Ein Kaufmann rief es an der Ecke der Behren- und Wilhelmstraße dem anderen zu.

»Haben Sie schon gehört, Herr Geheimrat, wir bleiben absolut neutral.«

Ein Bankdirektor sagte es einem höheren Beamten aus dem Ministerium.

»Ich hörte es. Aber ich denke an die Zukunft. Einer von den beiden muß siegen. Dem Sieger gehört dann die ganze Welt. Wir auch, Herr Direktor.«

»Nicht so pessimistisch, Herr Geheimrat. Die Kämpfenden werden sich furchtbar schwächen. Wie die beiden Löwen in der Sahara, die sich bis auf die Schwanzspitzen aufgefressen haben. Die Welt gehört dann uns, Herr Geheimrat.«

»Der Himmel mag es geben.«

Der Geheimrat ging weiter. Er war so ziemlich der einzige, der Bedenken hatte. Schon erschienen die ersten Extrablätter und verkündeten die Entschließung der Regierung.

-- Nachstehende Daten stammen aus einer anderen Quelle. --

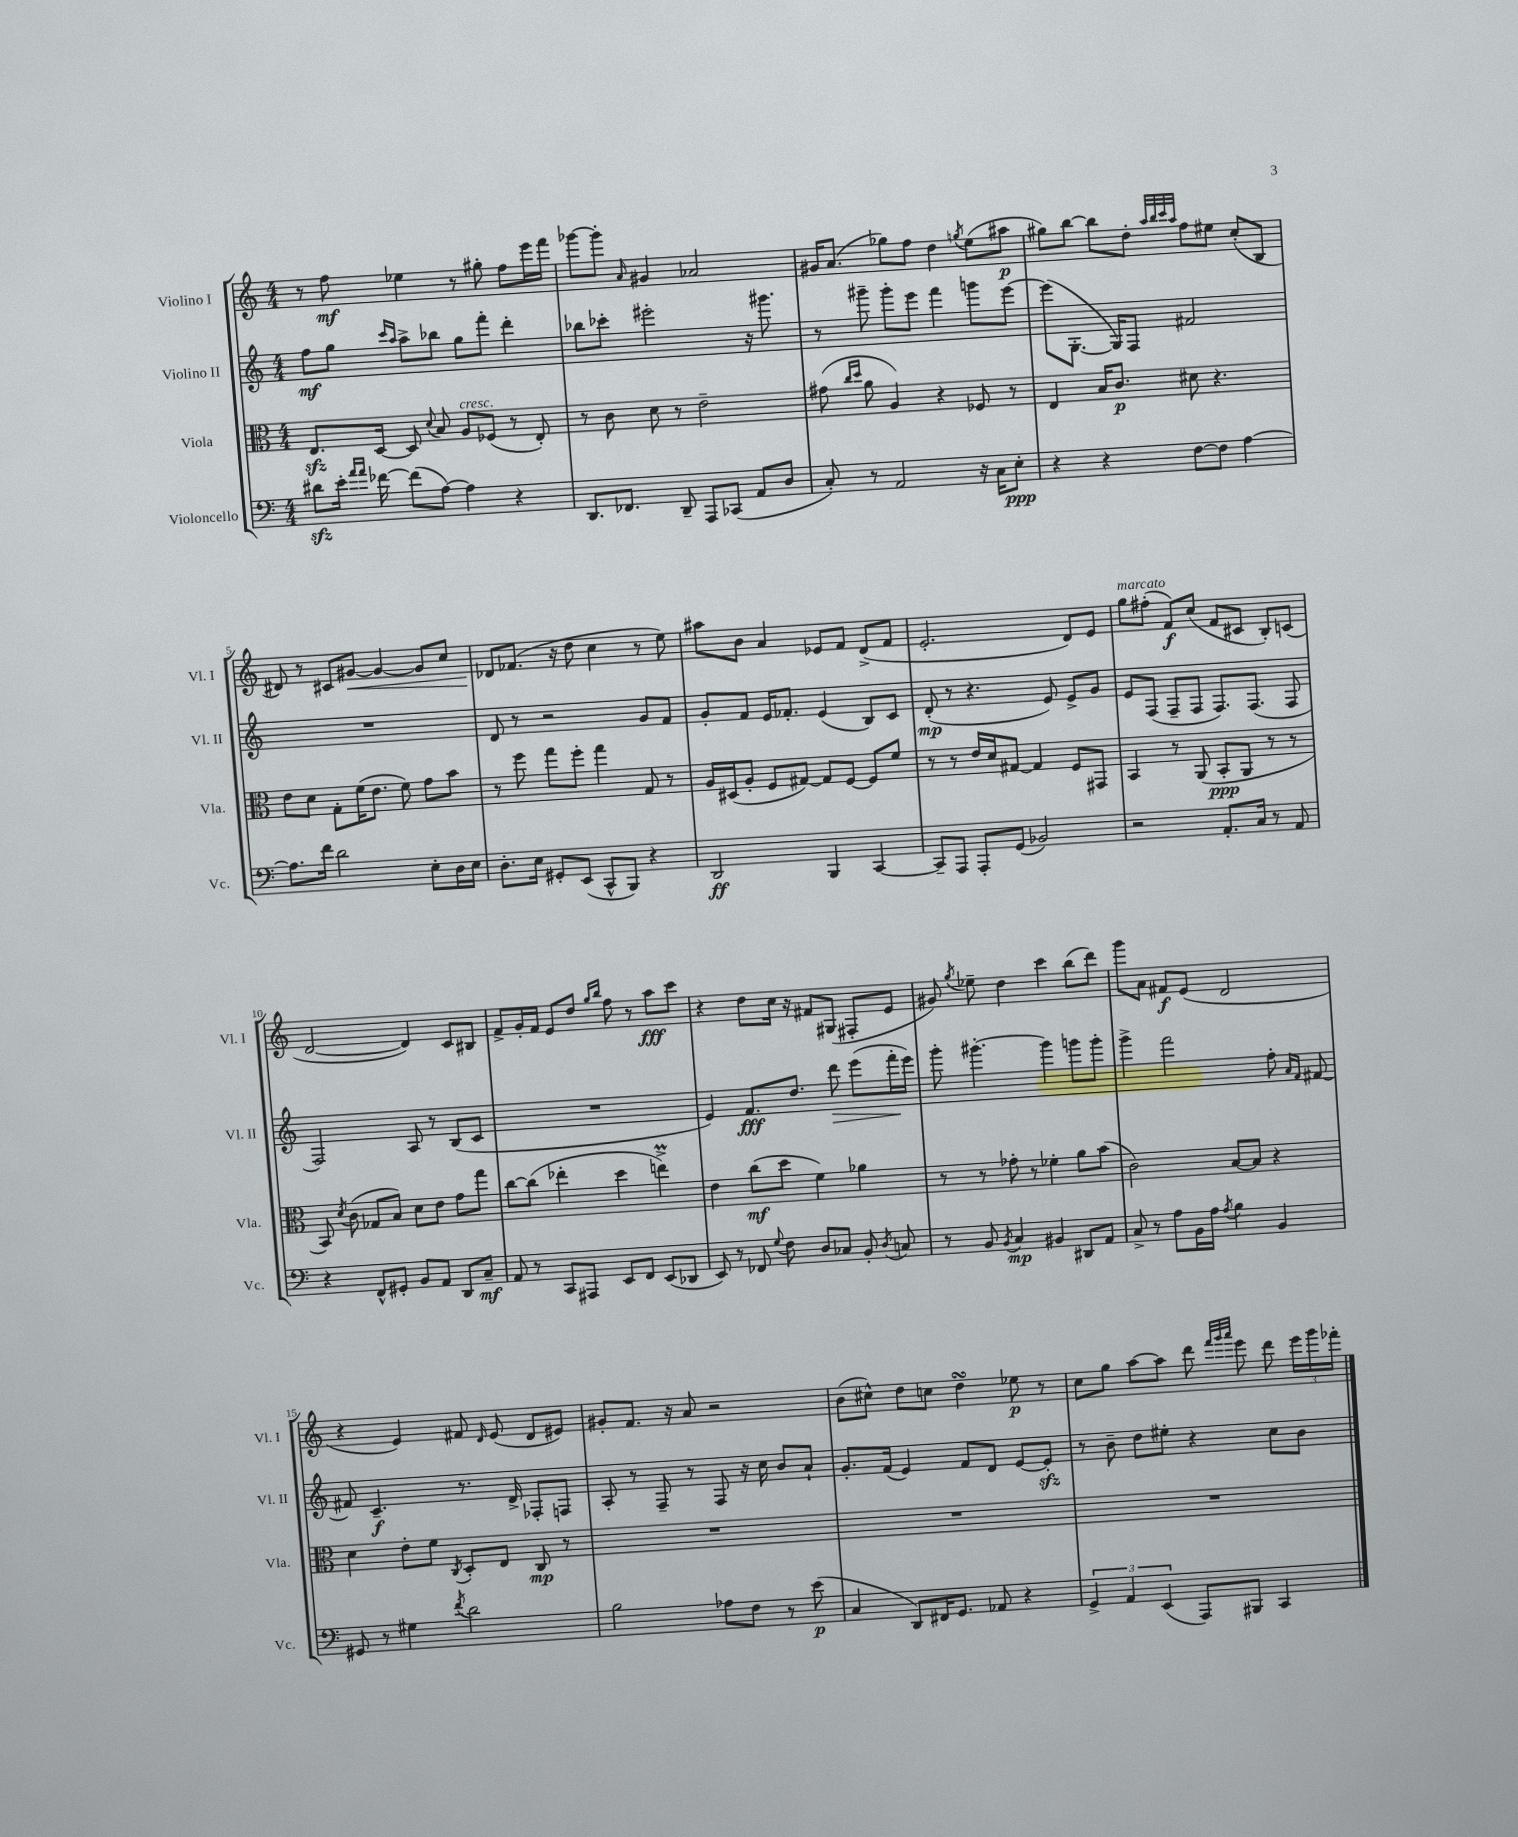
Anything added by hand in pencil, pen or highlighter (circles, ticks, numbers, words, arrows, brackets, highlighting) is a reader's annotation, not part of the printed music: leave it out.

An den Fernsprechern standen die Vertreter der auswärtigen Zeitungen und Industriewerke und teilten den Beschluß nach dem Rheinland, nach Westfalen, Schlesien und Danzig mit. Die Industrie wartete seit Wochen auf das Stichwort, nach dem sie auftreten sollte. Jetzt war es gefallen.